The Five W’s of an Expandable Habitat in Space
Who: In this case, it’s really a “what.” The Bigelow Expandable Activity Module (BEAM) is an expandable module developed by Bigelow Aerospace using a NASA patent conceptualized in the 1990s. It is made up of layers of fabric that will expand when installed and equalize with the pressure of the International Space Station.
What: Sensors inside BEAM will monitor temperature and radiation changes, as well as its resistance to potential orbital debris impacts. During its time on station, the airlock between BEAM and the rest of the space station will remained closed, and astronauts will enter only to collect data and help the experiment progress.
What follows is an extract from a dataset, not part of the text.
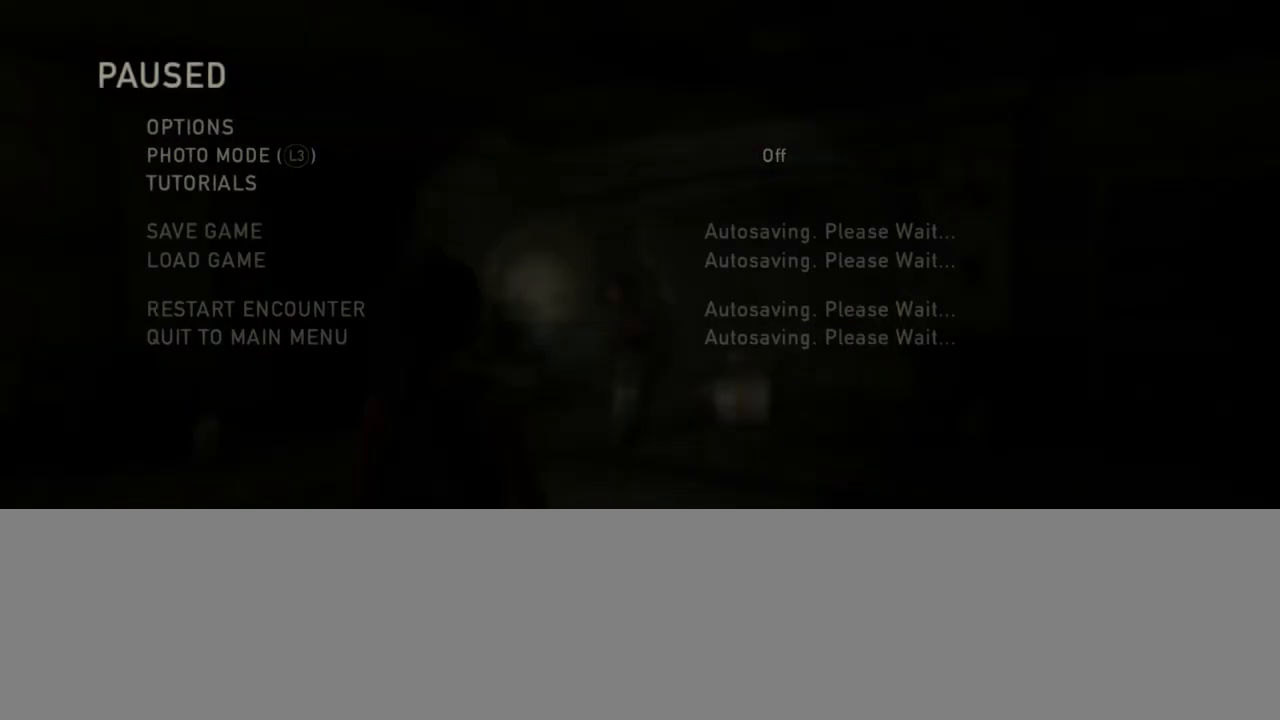
{"buttons": [], "left_stick": "center", "right_stick": "center", "events": []}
If BEAM is punctured, the habitat is designed to slowly compress to keep the rest of the space station safe.
With the BEAM launch, deployment and time on station, Bigelow will demonstrate a number of expandable habitat capabilities, such as its folding and packing techniques, radiation protection capability and its thermal, structural and mechanical durability.
When: BEAM is set to launch on SpaceX’s eighth Dragon resupply mission April 8, and will be docked to the space station for a minimum two-year demonstration period.
Where: The International Space Station’s mechanical arm will transport BEAM from the spacecraft to a berthing port on the Tranquility module where it will then be expanded.
Why: These expandable modules take up less room on a rocket, but once set up, provide more volume for living and working in space.
When we’re traveling to Mars or beyond, astronauts need habitats that are both durable and easy to transport and to set up. That’s where expandable technology comes in. BEAM is one of the first steps to test expandable structures as a viable alternative to traditional space habitats.